YOUR TASK> Copy exactly the lines from the line holding "242 65 7262" through the end of the material, and no others; pictures stay out.

-- Opening Marker --

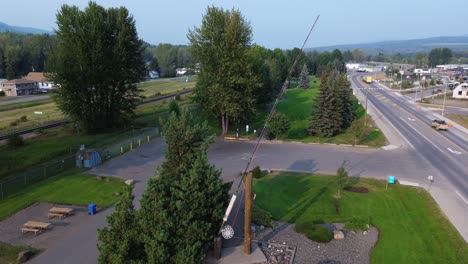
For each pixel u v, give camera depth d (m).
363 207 26.80
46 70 47.38
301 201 27.72
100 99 50.62
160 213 16.89
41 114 66.81
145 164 36.91
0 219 24.56
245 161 38.12
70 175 33.41
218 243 19.55
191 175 18.44
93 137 48.38
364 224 23.58
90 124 50.41
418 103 83.25
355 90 109.25
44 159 37.94
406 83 120.31
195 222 17.58
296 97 94.25
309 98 90.81
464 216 25.25
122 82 52.06
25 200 27.70
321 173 34.25
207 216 19.17
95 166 36.22
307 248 21.19
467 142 47.12
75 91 47.91
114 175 33.50
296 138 49.56
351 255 20.53
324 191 29.62
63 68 46.38
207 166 19.53
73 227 23.59
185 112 22.59
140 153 41.03
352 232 23.17
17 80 109.31
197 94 50.59
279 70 95.81
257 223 23.80
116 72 50.50
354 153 41.56
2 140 46.31
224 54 47.25
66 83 47.31
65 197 28.39
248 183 19.33
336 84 52.16
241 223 23.92
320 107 49.22
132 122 56.38
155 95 91.00
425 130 54.25
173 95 91.88
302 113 69.56
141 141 46.44
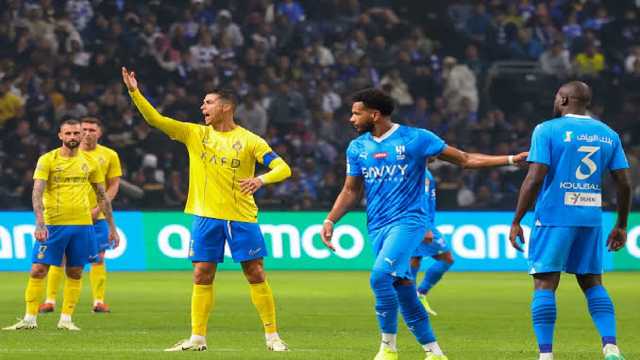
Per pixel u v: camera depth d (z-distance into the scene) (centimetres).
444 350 2373
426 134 1973
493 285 4784
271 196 6438
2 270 5441
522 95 7438
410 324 2006
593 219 1931
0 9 7088
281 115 6988
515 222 1938
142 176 6309
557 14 7831
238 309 3512
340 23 7631
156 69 7081
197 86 7069
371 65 7425
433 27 7800
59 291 4256
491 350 2375
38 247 2803
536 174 1903
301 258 5741
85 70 7012
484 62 7525
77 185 2834
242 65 7262
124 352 2225
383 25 7700
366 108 1994
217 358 2116
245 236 2284
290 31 7488
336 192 6544
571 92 1964
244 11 7544
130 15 7294
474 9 7819
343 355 2200
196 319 2284
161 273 5425
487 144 7012
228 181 2273
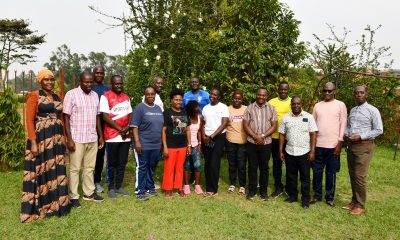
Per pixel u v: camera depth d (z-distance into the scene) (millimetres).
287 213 4848
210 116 5496
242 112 5676
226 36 7344
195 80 6113
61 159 4406
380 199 5660
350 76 10773
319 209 5043
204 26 7102
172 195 5484
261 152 5332
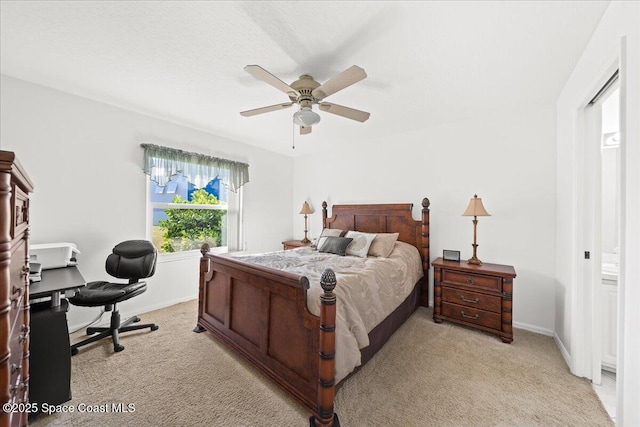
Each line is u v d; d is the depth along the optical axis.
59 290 1.60
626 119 1.10
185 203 3.42
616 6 1.23
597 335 1.77
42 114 2.28
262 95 2.43
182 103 2.61
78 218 2.48
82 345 2.09
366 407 1.53
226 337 2.14
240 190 3.98
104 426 1.38
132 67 1.97
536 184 2.60
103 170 2.63
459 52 1.72
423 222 3.18
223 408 1.51
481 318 2.47
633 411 1.02
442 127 3.18
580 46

-- Closing Marker --

ANSWER TO THIS EXERCISE>
242 65 7262
124 352 2225
383 25 7700
366 108 1994
217 358 2116
245 236 2284
290 31 7488
336 192 6544
571 92 1964
244 11 7544
130 15 7294
474 9 7819
343 355 2200
196 319 2284
161 273 5425
487 144 7012
228 181 2273
Per pixel u v: camera depth d (z-distance into the scene) (millimetres).
287 213 4848
210 116 5496
242 112 5676
226 36 7344
195 80 6113
61 159 4406
380 199 5660
350 76 10773
319 209 5043
204 26 7102
172 195 5484
261 152 5332
Each line is u v d; d is the depth along the optical axis.
59 290 1.60
626 119 1.10
185 203 3.42
616 6 1.23
597 335 1.77
42 114 2.28
262 95 2.43
182 103 2.61
78 218 2.48
82 345 2.09
366 407 1.53
226 337 2.14
240 190 3.98
104 426 1.38
132 67 1.97
536 184 2.60
103 170 2.63
459 52 1.72
423 222 3.18
223 408 1.51
481 318 2.47
633 411 1.02
442 127 3.18
580 46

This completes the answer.